Dr. Oh is Associate Professor of Medicine and Associate Professor of Pathology and Immunology. He earned an AB in Biochemical Sciences, cum laude, at Harvard University, and then completed his MD and PhD degrees at Northwestern University. Dr. Oh went to Stanford University for residency, fellowship and postdoctoral training, where he worked with Drs. Garry Nolan and Jason Gotlib and identified novel LNK (SH2B3) mutations in myeloproliferative neoplasms (MPNs). He was then recruited to the Division of Hematology at Washington University, where he has developed an independent research program investigating the initiation, development, and progression of MPNs. Dr. Oh exemplifies a successful physician-scientist, leading a very strong basic research program, a robust clinical trial research program, and an active clinical practice caring for MPN patients. A major focus of his laboratory research is to utilize mass cytometry and multiplex imaging approaches to interrogate dysregulated cytokine-signaling networks in MPNs. Utilizing these approaches, his group has reported the novel identification of hyperactivated NFkB signaling in myelofibrosis (MF), identified the cellular loci and intracellular signaling pathways driving cytokine overproduction in MF, and demonstrated that targeted JAK2 inhibition does not fully rectify abnormal inflammatory cytokine production in MF. He has successfully translated his laboratory findings to the clinic via an investigator-initiated study targeting NFkB with the NEDD8 activating enzyme inhibitor pevonedistat in patients with MF (NCT03386214).
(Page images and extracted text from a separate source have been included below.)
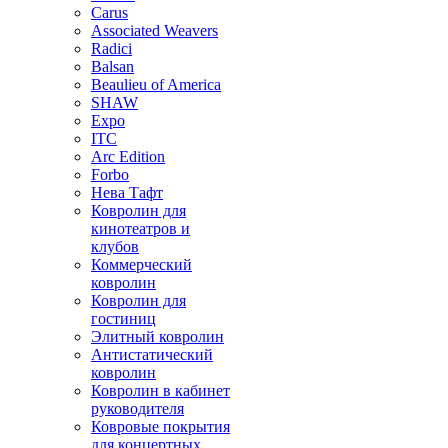
Carus
Associated Weavers
Radici
Balsan
Beaulieu of America
SHAW
Expo
ITC
Arc Edition
Forbo
Нева Тафт
Ковролин для
кинотеатров и
клубов
Коммерческий
ковролин
Ковролин для
гостиниц
Элитный ковролин
Антистатический
ковролин
Ковролин в кабинет
руководителя
Ковровые покрытия
для концертных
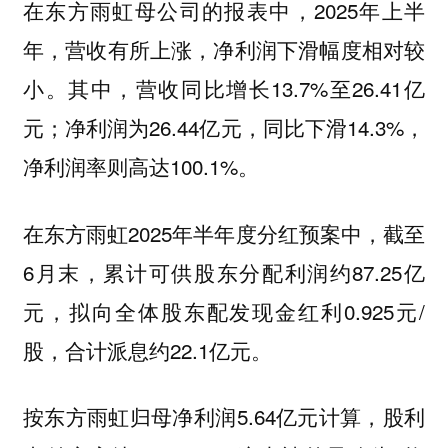
在东方雨虹母公司的报表中，2025年上半
年，营收有所上涨，净利润下滑幅度相对较
小。其中，营收同比增长13.7%至26.41亿
元；净利润为26.44亿元，同比下滑14.3%，
净利润率则高达100.1%。
在东方雨虹2025年半年度分红预案中，截至
6月末，累计可供股东分配利润约87.25亿
元，拟向全体股东配发现金红利0.925元/
股，合计派息约22.1亿元。
按东方雨虹归母净利润5.64亿元计算，股利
Dr. Oh has received numerous awards in support of his work, including the Doris Duke-Damon Runyon Clinical Investigator Award, Sidney Kimmel Foundation Scholar Award, American Society of Hematology Scholar Award, and Leukemia & Lymphoma Society Translational Research Program. His laboratory research is currently funded by two NHLBI awards (R01 HL134952, R21 HL150636), in addition to multiple collaborative grants related to mass cytometry and multiplex imaging. His research is also supported by an Interdisciplinary Research Initiative grant from the Children’s Discovery Institute. He was also recently invited to join the Editorial Board of Blood. Dr. Oh is a committed mentor, and, since Dr. Sadler’s passing, has served as Program Director of the NHLBI-supported Molecular Hematology T32 training program, which he was able to successfully renew through Year 50 (T32 HL007088). Since 2014, he has also been Co-Head of the Immunomonitoring Laboratory in the Bursky Center for Human Immunology and Immunotherapy Programs (CHiiPs). Drs. Majerus and Oh are exceptionally qualified to take on these new roles. Please join me in congratulating them on their new positions as co-Chiefs of the Division of Hematology.